— YOUR GOAL —
Below are the records. List every line holding the word "pixel".

(EXERCISE DATA begins)

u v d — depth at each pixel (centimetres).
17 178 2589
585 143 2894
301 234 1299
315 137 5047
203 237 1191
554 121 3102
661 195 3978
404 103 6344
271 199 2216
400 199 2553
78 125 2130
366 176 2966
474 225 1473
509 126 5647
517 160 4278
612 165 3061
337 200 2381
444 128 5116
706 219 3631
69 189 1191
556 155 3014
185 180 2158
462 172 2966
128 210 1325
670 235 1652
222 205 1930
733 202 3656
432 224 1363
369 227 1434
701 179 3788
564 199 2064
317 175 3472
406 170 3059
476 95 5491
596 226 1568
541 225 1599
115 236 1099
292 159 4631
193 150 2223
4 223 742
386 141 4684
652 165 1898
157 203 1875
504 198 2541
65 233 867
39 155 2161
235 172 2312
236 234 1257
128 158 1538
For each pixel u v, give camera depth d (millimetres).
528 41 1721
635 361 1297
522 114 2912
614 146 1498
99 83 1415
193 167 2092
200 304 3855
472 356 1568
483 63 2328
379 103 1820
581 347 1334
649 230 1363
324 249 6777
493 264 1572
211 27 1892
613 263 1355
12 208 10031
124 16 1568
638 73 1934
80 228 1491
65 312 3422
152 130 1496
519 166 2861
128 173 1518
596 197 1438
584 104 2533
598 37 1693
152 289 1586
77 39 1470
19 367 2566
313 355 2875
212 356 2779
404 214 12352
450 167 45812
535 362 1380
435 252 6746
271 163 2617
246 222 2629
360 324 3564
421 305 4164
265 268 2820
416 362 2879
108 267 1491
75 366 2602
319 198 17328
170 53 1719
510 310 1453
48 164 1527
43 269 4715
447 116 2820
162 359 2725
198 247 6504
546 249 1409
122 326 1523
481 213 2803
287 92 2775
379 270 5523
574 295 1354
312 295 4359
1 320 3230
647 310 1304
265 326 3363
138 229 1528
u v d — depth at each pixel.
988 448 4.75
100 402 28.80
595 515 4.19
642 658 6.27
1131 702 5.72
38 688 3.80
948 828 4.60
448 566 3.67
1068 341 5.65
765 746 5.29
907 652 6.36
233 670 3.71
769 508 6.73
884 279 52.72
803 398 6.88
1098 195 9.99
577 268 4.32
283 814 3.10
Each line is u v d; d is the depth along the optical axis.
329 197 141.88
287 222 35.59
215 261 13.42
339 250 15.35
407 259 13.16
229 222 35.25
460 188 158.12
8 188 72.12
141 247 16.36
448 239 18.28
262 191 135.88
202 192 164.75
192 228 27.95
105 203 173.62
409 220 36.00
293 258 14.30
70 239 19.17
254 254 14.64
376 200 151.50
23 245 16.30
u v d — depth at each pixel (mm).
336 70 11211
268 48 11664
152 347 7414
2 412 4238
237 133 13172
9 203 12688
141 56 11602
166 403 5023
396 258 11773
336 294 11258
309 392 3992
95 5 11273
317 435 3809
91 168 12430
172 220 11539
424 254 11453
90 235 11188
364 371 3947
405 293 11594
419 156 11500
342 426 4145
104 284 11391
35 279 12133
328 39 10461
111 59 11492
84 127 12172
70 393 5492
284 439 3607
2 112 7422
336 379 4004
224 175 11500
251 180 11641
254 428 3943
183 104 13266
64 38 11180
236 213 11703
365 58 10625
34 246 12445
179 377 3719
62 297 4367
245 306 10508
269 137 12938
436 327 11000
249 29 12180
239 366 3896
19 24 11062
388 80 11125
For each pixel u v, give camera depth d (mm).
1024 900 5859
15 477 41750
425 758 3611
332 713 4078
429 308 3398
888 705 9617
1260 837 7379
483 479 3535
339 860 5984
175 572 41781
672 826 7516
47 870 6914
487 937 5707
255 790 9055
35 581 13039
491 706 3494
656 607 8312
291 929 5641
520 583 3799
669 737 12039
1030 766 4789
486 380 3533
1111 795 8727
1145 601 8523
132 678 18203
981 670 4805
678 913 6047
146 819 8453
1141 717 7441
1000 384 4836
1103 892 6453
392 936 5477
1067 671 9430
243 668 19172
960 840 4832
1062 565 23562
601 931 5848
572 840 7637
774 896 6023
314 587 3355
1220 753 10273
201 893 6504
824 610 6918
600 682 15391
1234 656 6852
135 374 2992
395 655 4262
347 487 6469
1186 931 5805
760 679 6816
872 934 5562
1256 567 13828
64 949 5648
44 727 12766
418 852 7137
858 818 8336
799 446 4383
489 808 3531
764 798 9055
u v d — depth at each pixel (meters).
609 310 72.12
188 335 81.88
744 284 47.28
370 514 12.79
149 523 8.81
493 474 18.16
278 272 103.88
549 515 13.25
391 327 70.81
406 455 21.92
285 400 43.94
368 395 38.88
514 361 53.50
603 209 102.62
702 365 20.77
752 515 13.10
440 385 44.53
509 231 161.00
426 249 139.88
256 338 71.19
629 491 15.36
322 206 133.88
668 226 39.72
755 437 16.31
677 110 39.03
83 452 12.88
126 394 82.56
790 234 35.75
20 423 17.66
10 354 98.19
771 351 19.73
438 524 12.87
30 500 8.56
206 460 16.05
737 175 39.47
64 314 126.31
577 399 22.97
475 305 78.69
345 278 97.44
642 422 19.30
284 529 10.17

(EXERCISE DATA ends)

— SOLUTION FOR THIS PROBLEM —
u v d — depth at each pixel (centimetres).
For each pixel u v, give camera depth d (millimetres).
u v d — depth at each pixel.
u v d — depth at each pixel (mm).
For each pixel u v, give camera depth d (mm).
u v d — depth at each pixel (meters).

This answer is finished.